In subsequent work, Cohen significantly advanced the state of the art in matting & compositing, with papers on image and video segmentation based on anisotropic kernel mean-shift (2004); video cutout (2004), which preserved smoothness across space and time; optimized color sampling (2005), which improved previous approaches to image matting by analyzing the confidence of foreground and background color samples; and soft scissors (2007), the first interactive tool for high-quality image matting and compositing.

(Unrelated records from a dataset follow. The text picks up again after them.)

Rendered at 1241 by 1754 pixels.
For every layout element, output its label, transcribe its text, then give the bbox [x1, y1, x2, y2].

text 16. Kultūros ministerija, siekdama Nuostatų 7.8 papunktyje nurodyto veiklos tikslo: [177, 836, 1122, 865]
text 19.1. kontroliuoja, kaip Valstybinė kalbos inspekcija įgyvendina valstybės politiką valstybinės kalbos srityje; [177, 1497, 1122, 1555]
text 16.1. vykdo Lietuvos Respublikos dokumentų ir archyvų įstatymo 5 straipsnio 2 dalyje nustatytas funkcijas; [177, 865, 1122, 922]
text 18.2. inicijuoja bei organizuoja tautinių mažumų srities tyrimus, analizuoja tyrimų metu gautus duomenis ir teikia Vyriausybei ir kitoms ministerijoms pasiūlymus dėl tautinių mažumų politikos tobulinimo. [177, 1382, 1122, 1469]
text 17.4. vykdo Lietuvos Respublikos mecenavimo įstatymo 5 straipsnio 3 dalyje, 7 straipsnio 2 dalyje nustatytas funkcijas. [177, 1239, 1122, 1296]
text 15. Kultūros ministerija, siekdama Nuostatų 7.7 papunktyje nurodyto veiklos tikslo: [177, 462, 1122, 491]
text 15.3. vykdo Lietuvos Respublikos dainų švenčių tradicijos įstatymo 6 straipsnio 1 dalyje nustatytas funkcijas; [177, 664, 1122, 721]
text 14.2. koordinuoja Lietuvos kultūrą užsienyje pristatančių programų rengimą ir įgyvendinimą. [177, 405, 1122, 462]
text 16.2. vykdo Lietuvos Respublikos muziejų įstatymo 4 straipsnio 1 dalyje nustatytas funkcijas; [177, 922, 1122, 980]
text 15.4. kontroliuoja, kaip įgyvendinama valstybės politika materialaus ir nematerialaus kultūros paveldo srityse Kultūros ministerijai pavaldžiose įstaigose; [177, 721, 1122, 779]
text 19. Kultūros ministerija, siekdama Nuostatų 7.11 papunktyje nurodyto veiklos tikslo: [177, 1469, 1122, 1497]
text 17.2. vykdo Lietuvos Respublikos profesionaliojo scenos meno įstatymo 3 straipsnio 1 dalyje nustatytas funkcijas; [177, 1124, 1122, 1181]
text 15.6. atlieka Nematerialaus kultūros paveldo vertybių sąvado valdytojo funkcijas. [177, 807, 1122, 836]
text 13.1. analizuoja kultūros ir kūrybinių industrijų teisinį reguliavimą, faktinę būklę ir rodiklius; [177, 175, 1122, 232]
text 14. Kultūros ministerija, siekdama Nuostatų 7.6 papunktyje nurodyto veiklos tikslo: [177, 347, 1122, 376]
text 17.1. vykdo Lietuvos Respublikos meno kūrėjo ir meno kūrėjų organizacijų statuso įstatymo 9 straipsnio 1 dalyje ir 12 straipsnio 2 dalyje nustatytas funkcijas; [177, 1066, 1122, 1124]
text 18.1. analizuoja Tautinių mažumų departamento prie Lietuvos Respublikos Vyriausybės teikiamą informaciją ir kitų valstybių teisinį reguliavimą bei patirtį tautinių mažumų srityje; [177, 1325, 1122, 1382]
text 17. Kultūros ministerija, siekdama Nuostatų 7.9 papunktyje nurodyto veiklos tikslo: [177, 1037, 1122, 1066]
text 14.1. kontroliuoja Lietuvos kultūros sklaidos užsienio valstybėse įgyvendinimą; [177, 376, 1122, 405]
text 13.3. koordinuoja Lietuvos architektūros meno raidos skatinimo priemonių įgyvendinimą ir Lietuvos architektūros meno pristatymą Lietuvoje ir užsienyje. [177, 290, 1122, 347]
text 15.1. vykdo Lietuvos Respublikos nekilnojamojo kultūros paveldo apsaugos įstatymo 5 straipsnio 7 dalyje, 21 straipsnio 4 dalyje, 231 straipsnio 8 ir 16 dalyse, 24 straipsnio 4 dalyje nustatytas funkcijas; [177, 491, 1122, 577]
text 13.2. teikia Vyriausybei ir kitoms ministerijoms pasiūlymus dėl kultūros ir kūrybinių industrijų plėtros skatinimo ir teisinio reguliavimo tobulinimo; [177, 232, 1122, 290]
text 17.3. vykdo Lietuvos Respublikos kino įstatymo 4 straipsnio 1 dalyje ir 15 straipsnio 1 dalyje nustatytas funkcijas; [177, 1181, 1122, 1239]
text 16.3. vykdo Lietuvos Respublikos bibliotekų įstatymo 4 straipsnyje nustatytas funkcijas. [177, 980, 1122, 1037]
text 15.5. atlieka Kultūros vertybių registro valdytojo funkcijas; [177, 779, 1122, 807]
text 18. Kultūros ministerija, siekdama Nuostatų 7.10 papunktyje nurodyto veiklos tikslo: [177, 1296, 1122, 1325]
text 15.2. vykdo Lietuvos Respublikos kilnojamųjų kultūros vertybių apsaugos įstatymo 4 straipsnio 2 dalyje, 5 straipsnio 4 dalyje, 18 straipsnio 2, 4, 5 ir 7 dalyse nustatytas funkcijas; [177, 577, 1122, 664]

Most recently, Cohen has turned his attention to computational photography, publishing numerous highly creative, landmark papers: interactive digital photomontage (2004), for combining parts of photographs in various novel ways; flash/no-flash image pairs (2004), for combining images taken with and without flash to synthesize new higher-quality results than either image alone; panoramic video textures (2005), for converting a panning video over a dynamic scene to a high-resolution continuously playing video; gaze-based photo cropping (2006); multi-viewpoint panoramas (2006), for photographing and rendering very long scenes; the Moment Camera (2007) outlining general principles for capturing subjective moments; joint bilateral upsampling (2007), for fast image enhancement using a down-sampled image; gigapixel images (2007), a means to acquire extremely high-resolution images with an ordinary camera on a specialized mount; deep photo (2008), a system for enhancing casual outdoor photos by combining them with existing digital terrain data; image deblurring (2010), to deblur images captured with camera shake; GradientShop (2010), which unified previous gradient-domain solutions under a single optimization framework; and ShadowDraw (2011), a system for guiding the freeform drawing of objects.

In 2015, Cohen moved to Facebook where he directed the Computational Photography group. His group's best known product is 3D Photos first appearing in the Facebook feed in 2018. In 2023, he moved to a new Generative AI group which has released Generative AI image creation at imagine.meta.com . Cohen is a longtime volunteer in the ACM SIGGRAPH community. He served on the SIGGRAPH Papers Committee eleven times, and as SIGGRAPH Papers Chair in 1998. Cohen also served as SIGGRAPH Awards Chair from 2013 until 2018. He was a keynote speaker at SIGGRAPH Asia 2018. Cohen also serves as an Affiliate Professor of Computer Science and Engineering at the University of Washington, and at Dartmouth College.